PAUL DOTTINO: Fiction -This answer has more to do with the way preseason snaps are distributed than it does with Engram, the Giants' first-round pick. Those who are deepest on the depth chart could enter the game as early as midway through the second half and that should mean plenty of chances for either team to make big plays as the game wears on. Engram likely will be long out of the game by then, meaning one of the receivers locked in a battle on the Giants' depth chart will be in better position to put up more yardage.

DAN SALOMONE: Fact -Projecting numbers in the preseason is a crapshoot, but I like to live dangerously. At the behest of his head coach, Engram isn't thinking as much, which is allowing him to play faster. Giants fans should be excited to see him go full speed against a real opponent for the first time, and then he can go back to the film and clean up the details.

LANCE MEDOW: Fiction -I think one of the wide receivers lower on the depth chart will end up leading the team in receiving yards against the Steelers, somebody like Darius Powe or Travis Rudolph.  When Geno Smith spoke with the media Wednesday, he mentioned he's been building chemistry with several players, especially Rudolph, who he described as a guy "you can count on to be in the right spot."  Smith also mentioned tight ends Will Tye and Jerell Adams.  Given Smith will likely see plenty of snaps and is competing for the backup quarterback job, it wouldn't surprise me if he relies on weapons he's grown comfortable playing with throughout camp.

The most important competition to watch in the preseason is kicker.
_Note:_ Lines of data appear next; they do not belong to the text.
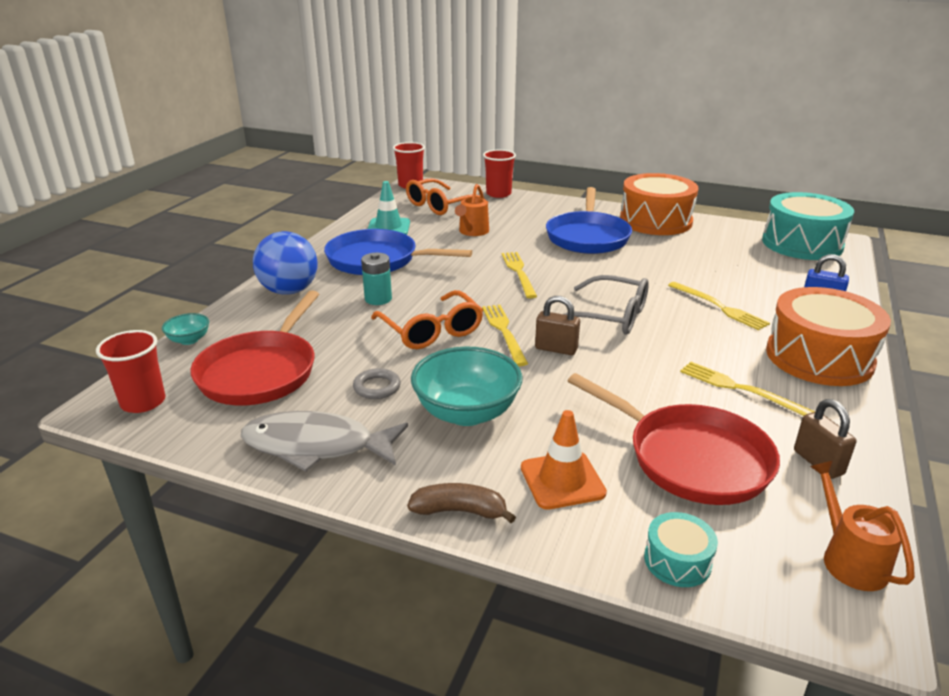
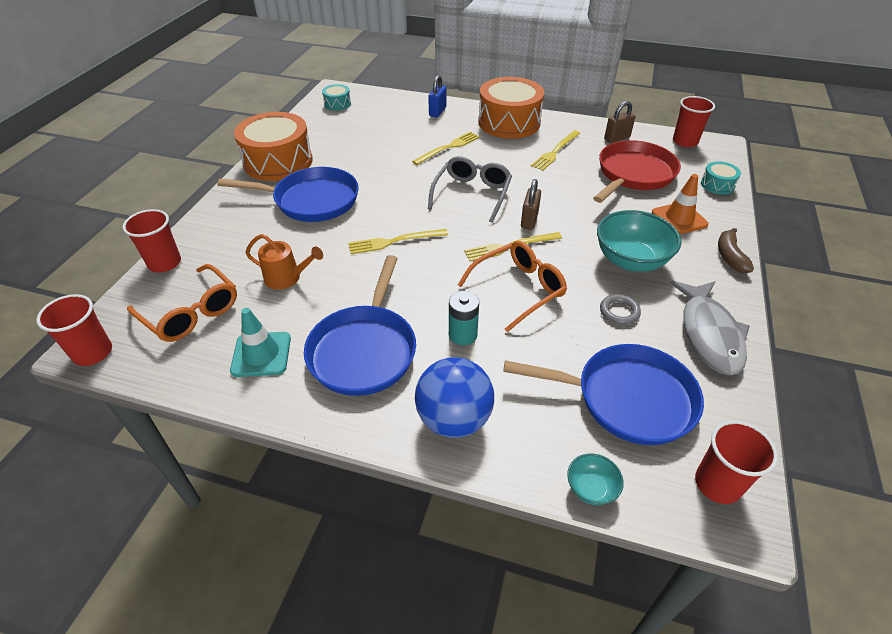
camera: 95 degrees left, 15 degrees up
(261, 371) = (627, 398): red pan -> blue pan
(802, 244) = (337, 104): turquoise drum -> turquoise drum, size x0.45
(849, 559) = (685, 141): orange watering can -> red cup

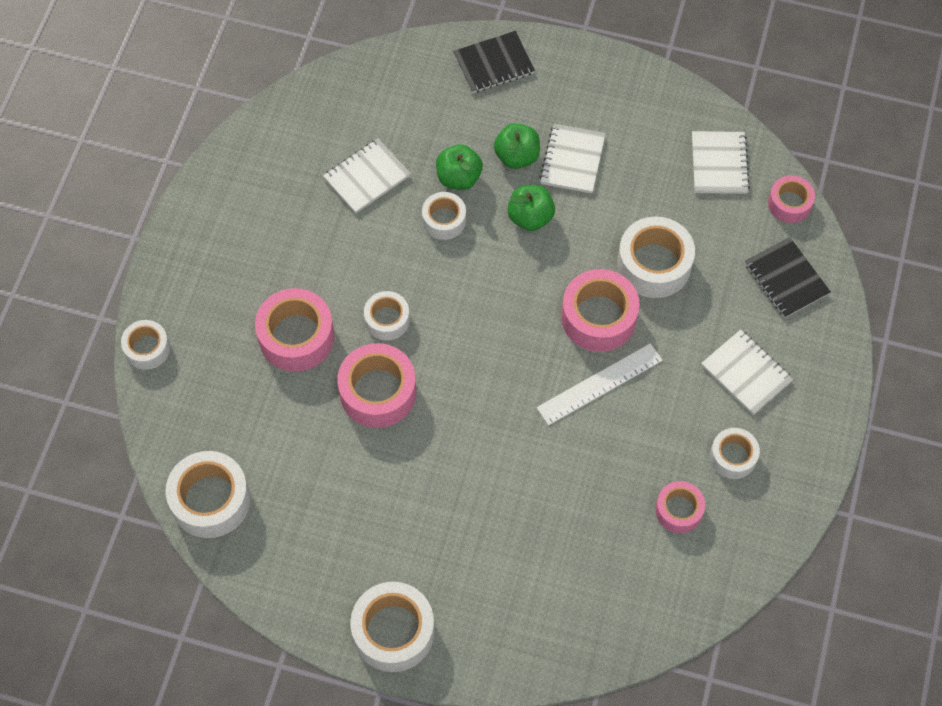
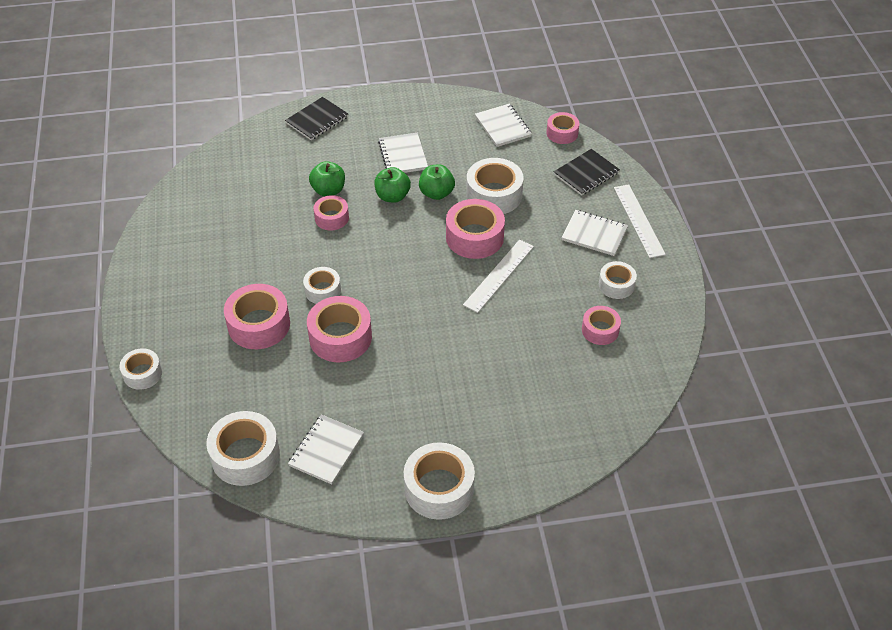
camera: 25 degrees left, 15 degrees down
(366, 177) = (260, 211): white notebook -> white notebook (326, 450)
(444, 220) = (331, 218): white tape -> pink tape
(517, 156) = (363, 165): green apple -> green apple (436, 193)
(786, 279) = (586, 174): black notebook -> black notebook turned 75 degrees counterclockwise
(813, 376) = (638, 220): none -> white ruler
PAUL DOTTINO: Fiction -Despite having yet to kick in a regular-season game, Aldrick Rosas has done nothing but draw rave reviews since he joined the Giants in January. It would be an upset for him to lose the job to camp newcomer Mike Nugent, who's entering his 14th NFL season. But that's the point -- the Giants have a fallback plan and it's a proven veteran. The team cannot say the same if veteran Valentino Blake fails to win the undervalued fourth cornerback position, given that the inexperienced but skillful Donte Deayon and Michael Hunter are currently battling for the spot.

DAN SALOMONE: Fact -The Giants' lineup is pretty much set, but kicker is a question mark. The team obviously has faith in the untested Aldrick Rosas, evidenced by the fact that he had no competition in the offseason. Then veteran Mike Nugent, who said he wants to play 20 years in this league, came along. I'm very interested to see how this turns out. There aren't many runaway games in the NFL these days. The Giants had five games decided by a field goal or less last season. You need someone reliable at that spot.

LANCE MEDOW: Fact -When you look at the roster, while there's plenty of competition for spots on the depth chart, there aren't many starting jobs up for grabs given the nucleus of last season's roster essentially returned intact.  The starting kicker job is one of those unique opportunities, and although how Aldrick Rosas and Mike Nugent perform in practice is important, it will come down to what the two players accomplish in the preseason.  Kicking in practice is much different than a game atmosphere.